+++ Textauszug +++

An der Verherrlichung Maximilians arbeiteten auch die Autoren aus dem Umfeld des Kaisers, die ihm ihre Werke widmeten: Oftmals mischten sie historische Begebenheiten mit fiktiven Elementen bis hin zur antiken Götterwelt; oder sie schilderten den Rom-Zug Maximilians zur Kaiserkrönung, der nie stattgefunden hat. Sie taten dies für Ruhm und Ehre und um die Gunst des Kaisers zu erlangen, denn der durch seine zahlreichen Kriege chronisch verschuldete Maximilian konnte sie nicht bezahlen.
Osmanen im Osten, Amerika im Westen
Im Jahr 1453 eroberten die Osmanen Konstantinopel und besiegelten damit das Ende des byzantinischen Reichs – ein Schock für Europa. Maximilian I. stand damit im Spannungsfeld zwischen dem ritterlichen Ideal eines neuen Kreuzzugs gegen die Heiden, den er für seine christliche Pflicht hielt, und pragmatischen Überlegungen, nach denen die Osmanen gewöhnliche Kriegsgegner und vielleicht sogar Bündnispartner waren. Eine persönliche Begegnung mit einer Delegation des Sultans Bayezid II. in Stift Stams 1497 verschaffte ihm einen umfassenden Eindruck von seinem Gegner. Einen Niederschlag fand diese Begegnung in einer Illustration in Maximilians „Tiroler Fischereibuch“ aus dem Jahr 1504, die eine Jagdszene mit einem Osmanen in den Tiroler Bergen wiedergibt.

+++

> _Aufgabe_
Zitiere aus dem Text über Maximilian I. wortgetreu die Stelle von „Osmanen im Osten, Amerika“ bis „Tiroler Bergen wiedergibt.“.

+++ Erfasste Daten +++

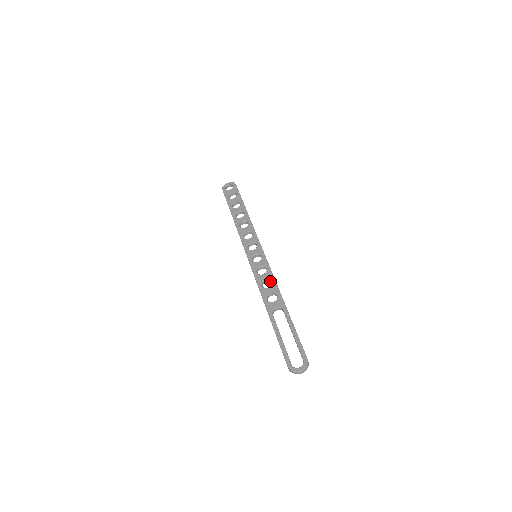
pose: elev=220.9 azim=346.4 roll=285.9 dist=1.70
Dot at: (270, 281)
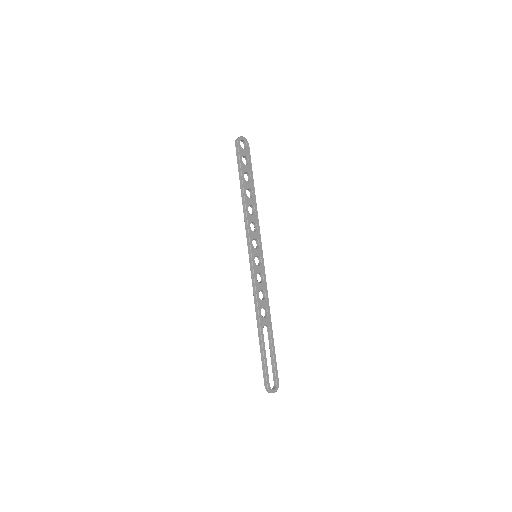
Dot at: (263, 292)
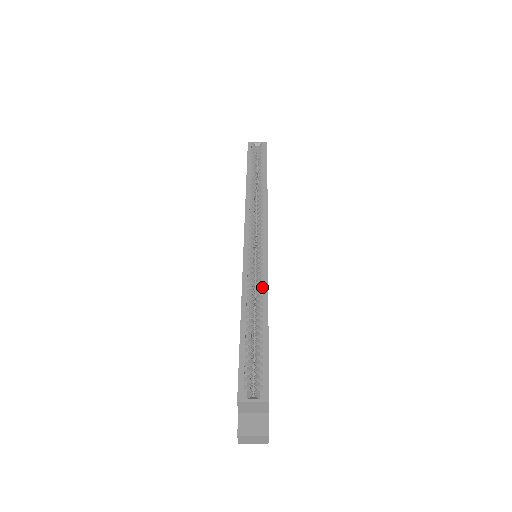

+++

> _Antwort_
Osmanen im Osten, Amerika im Westen
Im Jahr 1453 eroberten die Osmanen Konstantinopel und besiegelten damit das Ende des byzantinischen Reichs – ein Schock für Europa. Maximilian I. stand damit im Spannungsfeld zwischen dem ritterlichen Ideal eines neuen Kreuzzugs gegen die Heiden, den er für seine christliche Pflicht hielt, und pragmatischen Überlegungen, nach denen die Osmanen gewöhnliche Kriegsgegner und vielleicht sogar Bündnispartner waren. Eine persönliche Begegnung mit einer Delegation des Sultans Bayezid II. in Stift Stams 1497 verschaffte ihm einen umfassenden Eindruck von seinem Gegner. Einen Niederschlag fand diese Begegnung in einer Illustration in Maximilians „Tiroler Fischereibuch“ aus dem Jahr 1504, die eine Jagdszene mit einem Osmanen in den Tiroler Bergen wiedergibt.